In a large study, the relative risk of thrombotic strokes has been shown to range from 3 for normotensive users to 14 for users with severe hypertension (30). The relative risk of hemorrhagic stroke is reported to be 1.2 for non-smokers who used oral contraceptives, 2.6 for smokers who did not use oral contraceptives, 7.6 for smokers who used oral contraceptives, 1.8 for normotensive users and 25.7 for users with severe hypertension (30). The attributable risk is also greater in older women (3).

d. Dose-related risk of vascular disease from oral contraceptives

A positive association has been observed between the amount of estrogen and progestogen in oral contraceptives and the risk of vascular disease (31 to 33). A decline in serum high-density lipoproteins (HDL) has been reported with many progestational agents (14 to 16). A decline in serum high-density lipoproteins has been associated with an increased incidence of ischemic heart disease. Because estrogens increase HDL cholesterol, the net effect of an oral contraceptive depends on a balance achieved between doses of estrogen and progestogen and the nature and absolute amount of progestogens used in the contraceptives. The amount of both hormones should be considered in the choice of an oral contraceptive.

● ACTIVITIES
• 1. Reproduce the part of the oral contraceptive text between "A positive association" and "an oral contraceptive.", inclusive, substituting "coronary artery disease" for "ischemic heart disease".
• 2. Extend the text on oral contraceptive risks by writing what follows its last sentence.

● DATA FOR REVIEW
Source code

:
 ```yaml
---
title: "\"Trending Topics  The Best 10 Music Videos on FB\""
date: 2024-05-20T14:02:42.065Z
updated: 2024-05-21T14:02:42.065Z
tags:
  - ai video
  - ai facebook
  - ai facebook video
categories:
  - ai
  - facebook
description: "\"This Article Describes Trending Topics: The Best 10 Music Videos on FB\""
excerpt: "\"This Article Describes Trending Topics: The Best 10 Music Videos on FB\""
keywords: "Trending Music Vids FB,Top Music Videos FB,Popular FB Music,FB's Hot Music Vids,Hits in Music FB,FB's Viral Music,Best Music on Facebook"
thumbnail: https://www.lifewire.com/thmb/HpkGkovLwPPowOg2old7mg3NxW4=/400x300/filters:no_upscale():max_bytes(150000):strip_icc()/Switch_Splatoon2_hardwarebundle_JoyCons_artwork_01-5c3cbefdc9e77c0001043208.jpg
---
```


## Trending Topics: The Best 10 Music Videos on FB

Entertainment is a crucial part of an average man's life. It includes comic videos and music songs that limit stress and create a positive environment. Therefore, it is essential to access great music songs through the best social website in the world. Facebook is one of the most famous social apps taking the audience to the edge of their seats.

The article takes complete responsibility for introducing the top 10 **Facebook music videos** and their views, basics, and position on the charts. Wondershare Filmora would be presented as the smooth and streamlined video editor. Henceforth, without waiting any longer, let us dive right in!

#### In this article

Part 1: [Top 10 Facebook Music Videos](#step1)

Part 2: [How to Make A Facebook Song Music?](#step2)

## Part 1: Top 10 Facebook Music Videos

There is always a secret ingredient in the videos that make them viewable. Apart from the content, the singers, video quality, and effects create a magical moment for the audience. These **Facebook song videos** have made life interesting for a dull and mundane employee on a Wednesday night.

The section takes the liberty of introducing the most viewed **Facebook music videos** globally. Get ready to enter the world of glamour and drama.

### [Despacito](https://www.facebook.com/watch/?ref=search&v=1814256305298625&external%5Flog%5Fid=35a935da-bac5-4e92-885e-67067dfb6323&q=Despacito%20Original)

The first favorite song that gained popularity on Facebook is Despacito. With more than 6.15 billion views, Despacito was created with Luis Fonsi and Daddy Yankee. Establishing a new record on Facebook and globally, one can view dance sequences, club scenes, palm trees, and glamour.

● TASK RESPONSES
• 1.
A positive association has been observed between the amount of estrogen and progestogen in oral contraceptives and the risk of vascular disease (31 to 33). A decline in serum high-density lipoproteins (HDL) has been reported with many progestational agents (14 to 16). A decline in serum high-density lipoproteins has been associated with an increased incidence of coronary artery disease. Because estrogens increase HDL cholesterol, the net effect of an oral contraceptive depends on a balance achieved between doses of estrogen and progestogen and the nature and absolute amount of progestogens used in the contraceptives. The amount of both hormones should be considered in the choice of an oral contraceptive.

• 2.
Minimizing exposure to estrogen and progestogen is in keeping with good principles of therapeutics. For any particular estrogen/progestogen combination, the dosage regimen prescribed should be one which contains the least amount of estrogen and progestogen that is compatible with a low failure rate and the needs of the individual patient. New acceptors of oral contraceptive agents should be started on preparations containing 0.035 mg or less of estrogen.

e. Persistence of risk of vascular disease

There are two studies which have shown persistence of risk of vascular disease for ever-users of oral contraceptives. In a study in the United States, the risk of developing myocardial infarction after discontinuing oral contraceptives persists for at least 9 years for women 40 to 49 years old who had used oral contraceptives for five or more years, but this increased risk was not demonstrated in other age groups (8). In another study in Great Britain, the risk of developing cerebrovascular disease persisted for at least 6 years after discontinuation of oral contraceptives, although excess risk was very small (34). However, both studies were performed with oral contraceptive formulations containing 50 micrograms or more of estrogen.

7. Oral Contraceptive Use Before Or During Early Pregnancy (7. Oral contraceptive use before or during early pregnancy)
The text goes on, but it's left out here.